**KUTIPAN YANG DIBERIKAN:**
Liturgical Calendar

Featured Posts

WEJANGAN PAUS LEO XIV DALAM DOA MALAIKAT TUHAN 14 Desember 2025

Saudara-saudari terkasih, selamat hari Minggu!

 

Bacaan Injil hari ini membawa kita ke penjara bersama Yohanes Pembaptis, yang dipenjarakan karena pemberitaannya (bdk. Mat 14:3-5). Meskipun demikian, ia tidak kehilangan pengharapan, sehingga menjadi tanda bagi kita bahwa seorang nabi, bahkan meski terbelenggu, tetap memiliki kemampuan untuk menggunakan suaranya dalam memperjuangkan kebenaran dan keadilan.

 

Dari penjara, Yohanes Pembaptis mendengar “apa yang dikerjakan Kristus” (Mat 11:2), yang berbeda dari yang ia harapkan, sehingga ia menyuruh murid-muridnya untuk bertanya kepada-Nya, “Engkaukah Dia yang akan datang itu atau haruskah kami menantikan orang lain?” (ayat 3). Mereka yang mencari kebenaran dan keadilan, mereka yang merindukan kebebasan dan kedamaian, memiliki pertanyaan tentang Yesus: Apakah Dia benar-benar Mesias, Juruselamat yang dijanjikan Allah melalui para nabi?

 

Yesus menjawab dengan mengarahkan pandangan kita kepada mereka yang dikasihi dan dilayani-Nya, yaitu orang-orang yang paling hina, orang miskin, orang sakit yang berbicara atas nama-Nya. Kristus menyatakan siapa Dia melalui perbuatan-Nya. Dan perbuatan-Nya adalah tanda keselamatan bagi kita semua. Bahkan, melalui perjumpaan dengan Yesus – kehidupan yang sebelumnya kehilangan terang, ucapan, dan rasa, memperoleh kembali makna – orang buta melihat, orang bisu berbicara, orang tuli mendengar. Rupa Allah, yang tampaknya cacat karena kusta, memperoleh kembali keutuhan dan vitalitas. Bahkan orang mati, yang sama sekali tidak bernyawa, kembali hidup (bdk. ayat 5). Inilah Injil Yesus, kabar baik yang diberitakan kepada orang miskin. Dengan demikian, ketika Allah datang ke dunia, hal itu terlihat jelas!

 

Sabda Yesus membebaskan kita dari penjara keputusasaan dan penderitaan. Setiap nubuat menemukan penggenapannya di dalam Dia. Kristuslah yang membuka mata manusia kepada kemuliaan Allah. Ia memberikan suara kepada orang-orang yang tertindas dan kepada mereka yang suaranya telah dibungkam oleh kekerasan dan kebencian. Ia mengalahkan ideologi yang membuat kita tuli terhadap kebenaran. Ia menyembuhkan penyakit yang merusak tubuh.

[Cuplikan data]
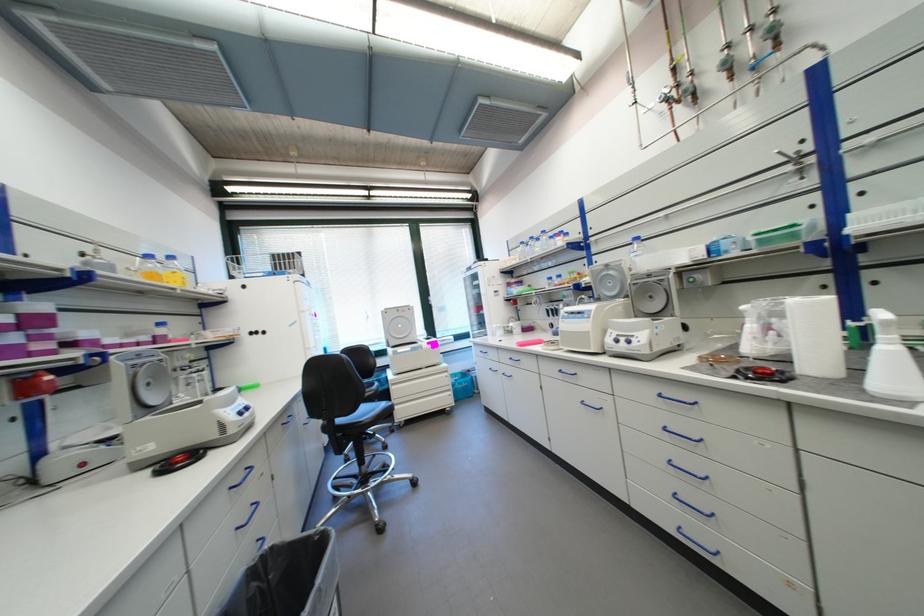
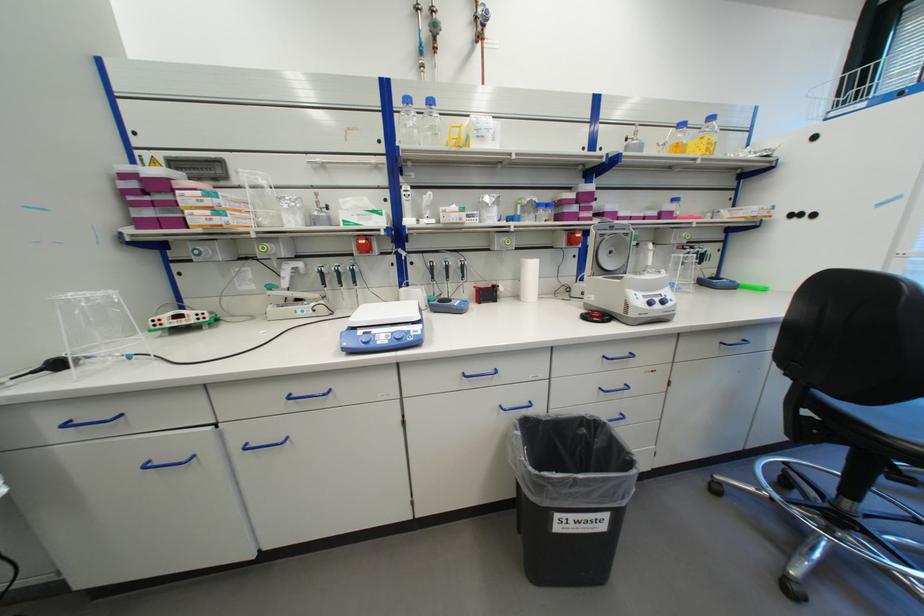
Where in the second image is the point corresponding to [162,402] from the first image?

(616, 267)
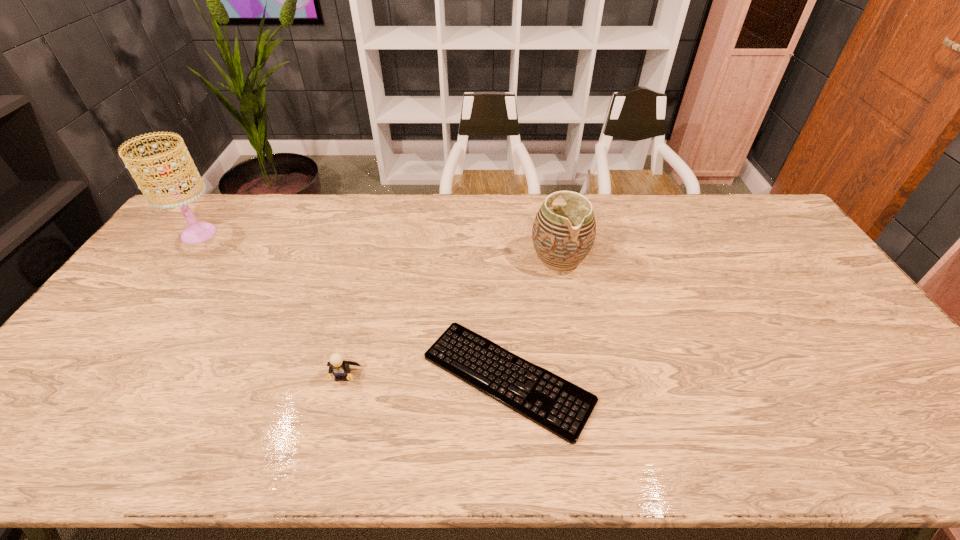
The image size is (960, 540). I want to click on the leftmost object, so click(197, 232).

The height and width of the screenshot is (540, 960). I want to click on the tallest object, so click(197, 232).

I want to click on pottery, so click(563, 235).

The width and height of the screenshot is (960, 540). Find the location of `the second shortest object`. the second shortest object is located at coordinates (338, 367).

Find the location of a particular element. Image resolution: width=960 pixels, height=540 pixels. Lego is located at coordinates (338, 367).

Locate an element on the screen. The height and width of the screenshot is (540, 960). computer keyboard is located at coordinates (557, 405).

At what (x,y) coordinates should I click in order to perform the action: click on free space located on the front of the tallest object. Please return your answer as a coordinate pair (x, y). This screenshot has width=960, height=540. Looking at the image, I should click on (160, 286).

Image resolution: width=960 pixels, height=540 pixels. Find the location of `vacant region located 0.260m on the front of the pottery`. vacant region located 0.260m on the front of the pottery is located at coordinates point(577,347).

At what (x,y) coordinates should I click in order to perform the action: click on free space located on the front-facing side of the third object from right to left. Please return your answer as a coordinate pair (x, y). Looking at the image, I should click on (330, 427).

Locate an element on the screen. free point located on the left of the shortest object is located at coordinates (370, 378).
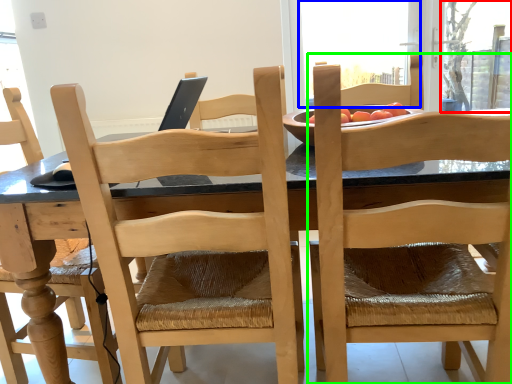
Question: Considering the real-world distances, which object is farthest from window screen (highlighted by a red box)? window screen (highlighted by a blue box) or chair (highlighted by a green box)?

Choices:
 (A) window screen
 (B) chair

Answer: (B)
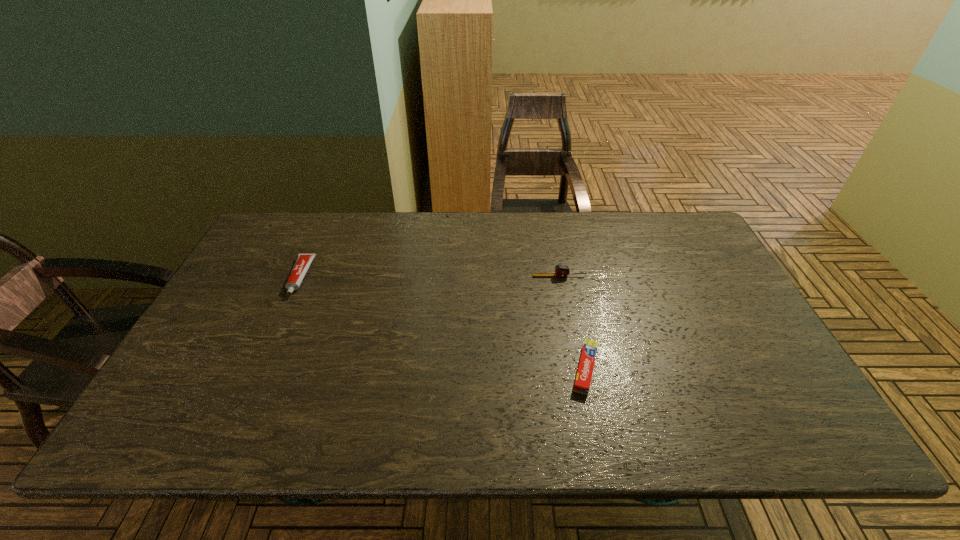
What are the coordinates of `vacant area at the left edge of the desktop` in the screenshot? It's located at (273, 284).

Image resolution: width=960 pixels, height=540 pixels. Find the location of `vacant space at the right edge of the desktop`. vacant space at the right edge of the desktop is located at coordinates (706, 286).

In the image, there is a desktop. Identify the location of free space at the far left corner. (283, 214).

In the image, there is a desktop. Identify the location of free region at the far right corner. Image resolution: width=960 pixels, height=540 pixels. (658, 219).

I want to click on vacant space at the near right corner of the desktop, so 796,443.

The height and width of the screenshot is (540, 960). What are the coordinates of `vacant area that lies between the shorter toothpaste and the farther toothpaste` in the screenshot? It's located at (443, 323).

I want to click on vacant area that lies between the farther toothpaste and the nearest object, so click(x=443, y=323).

Where is `vacant area that lies between the right toothpaste and the taller toothpaste`? Image resolution: width=960 pixels, height=540 pixels. vacant area that lies between the right toothpaste and the taller toothpaste is located at coordinates (443, 323).

The width and height of the screenshot is (960, 540). I want to click on vacant region between the nearer toothpaste and the tape measure, so click(572, 323).

Image resolution: width=960 pixels, height=540 pixels. Identify the location of free space between the tape measure and the farther toothpaste. (430, 276).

**YANG PERLU DIKERJAKAN:**
A. Ambil dari wejangan Doa Malaikat Tuhan bagian yang persis berbunyi dari "WEJANGAN PAUS LEO" sampai "kebenaran dan keadilan.".
B. Terjemahkan kalimat dari wejangan Doa Malaikat Tuhan ini ke dalam bahasa Inggris: "Kristus menyatakan siapa Dia melalui perbuatan-Nya."
C. Teruskan wejangan Doa Malaikat Tuhan mulai dari sesudah kalimat terakhir yang tercantum.

**BAGIAN JAWABAN:**
A.
WEJANGAN PAUS LEO XIV DALAM DOA MALAIKAT TUHAN 14 Desember 2025

Saudara-saudari terkasih, selamat hari Minggu!

 

Bacaan Injil hari ini membawa kita ke penjara bersama Yohanes Pembaptis, yang dipenjarakan karena pemberitaannya (bdk. Mat 14:3-5). Meskipun demikian, ia tidak kehilangan pengharapan, sehingga menjadi tanda bagi kita bahwa seorang nabi, bahkan meski terbelenggu, tetap memiliki kemampuan untuk menggunakan suaranya dalam memperjuangkan kebenaran dan keadilan.

B. Christ reveals who He is through His deeds.

C.
Dengan cara ini, sang Sabda kehidupan menebus kita dari kejahatan, yang menyebabkan hati mati. Karena alasan ini, dalam Masa Adven ini, sebagai murid-murid Tuhan, kita dipanggil untuk menggabungkan penantian kita akan Juruselamat dengan perhatian pada apa yang sedang dilakukan Allah di dunia. Kemudian kita akan dapat mengalami sukacita kebebasan dalam perjumpaan dengan sang Juruselamat kita: “Gaudete in Domino semper – Bersukacitalah senantiasa dalam Tuhan” (Flp 4:4). Undangan ini mengawali Misa Kudus hari ini, Hari Minggu Adven III, yang disebut Hari Minggu Gaudete. Marilah kita bersukacita, karena Yesus adalah pengharapan kita, terutama di masa-masa pencobaan, ketika hidup seolah kehilangan maknanya dan segala sesuatu tampak semakin gelap, kata-kata tak mampu mengungkapkan perasaan kita, dan kita kesulitan memahami orang lain.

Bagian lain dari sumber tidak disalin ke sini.